> _WHAT YOU NEED TO DO_: What is the number of lines in this listing that include "Diocese"? Answer with that number only.

> _SOURCE DATA_:
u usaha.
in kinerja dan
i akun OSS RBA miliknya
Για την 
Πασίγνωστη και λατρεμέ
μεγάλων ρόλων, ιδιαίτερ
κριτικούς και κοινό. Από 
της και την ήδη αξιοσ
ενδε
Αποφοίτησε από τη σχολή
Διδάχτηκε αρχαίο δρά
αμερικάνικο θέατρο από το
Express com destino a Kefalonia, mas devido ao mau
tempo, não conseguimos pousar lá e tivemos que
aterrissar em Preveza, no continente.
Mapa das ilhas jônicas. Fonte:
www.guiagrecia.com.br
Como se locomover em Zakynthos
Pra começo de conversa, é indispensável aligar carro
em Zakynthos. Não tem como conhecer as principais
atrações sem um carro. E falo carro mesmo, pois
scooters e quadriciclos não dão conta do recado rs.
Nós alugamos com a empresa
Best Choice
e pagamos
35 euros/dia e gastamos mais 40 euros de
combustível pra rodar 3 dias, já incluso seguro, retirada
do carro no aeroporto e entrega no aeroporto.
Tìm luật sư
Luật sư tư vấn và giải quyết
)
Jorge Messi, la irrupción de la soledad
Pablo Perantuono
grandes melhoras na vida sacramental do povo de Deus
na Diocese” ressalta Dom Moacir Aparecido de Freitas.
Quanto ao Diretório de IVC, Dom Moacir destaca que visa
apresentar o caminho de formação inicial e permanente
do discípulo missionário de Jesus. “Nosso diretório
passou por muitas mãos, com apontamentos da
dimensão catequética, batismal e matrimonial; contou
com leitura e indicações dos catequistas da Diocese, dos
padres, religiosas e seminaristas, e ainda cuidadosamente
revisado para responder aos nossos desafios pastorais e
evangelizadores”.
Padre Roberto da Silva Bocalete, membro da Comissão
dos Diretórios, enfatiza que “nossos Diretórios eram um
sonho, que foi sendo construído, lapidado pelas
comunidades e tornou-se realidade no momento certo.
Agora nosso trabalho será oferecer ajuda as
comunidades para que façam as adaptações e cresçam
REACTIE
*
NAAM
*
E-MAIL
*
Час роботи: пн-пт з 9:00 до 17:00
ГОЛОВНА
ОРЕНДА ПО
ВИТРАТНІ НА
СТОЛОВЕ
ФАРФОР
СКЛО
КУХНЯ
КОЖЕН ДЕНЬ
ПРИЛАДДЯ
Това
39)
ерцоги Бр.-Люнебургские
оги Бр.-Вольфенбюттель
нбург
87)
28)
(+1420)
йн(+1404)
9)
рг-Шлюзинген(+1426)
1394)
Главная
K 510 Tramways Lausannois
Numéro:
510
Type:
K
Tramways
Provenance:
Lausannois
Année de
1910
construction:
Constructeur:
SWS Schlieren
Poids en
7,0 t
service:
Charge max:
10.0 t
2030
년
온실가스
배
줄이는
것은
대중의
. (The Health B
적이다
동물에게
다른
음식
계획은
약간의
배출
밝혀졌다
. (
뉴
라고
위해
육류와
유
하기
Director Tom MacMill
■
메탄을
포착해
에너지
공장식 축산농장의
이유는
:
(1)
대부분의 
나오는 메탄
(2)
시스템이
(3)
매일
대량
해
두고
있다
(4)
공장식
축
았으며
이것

> _ANSWER AREA_: 2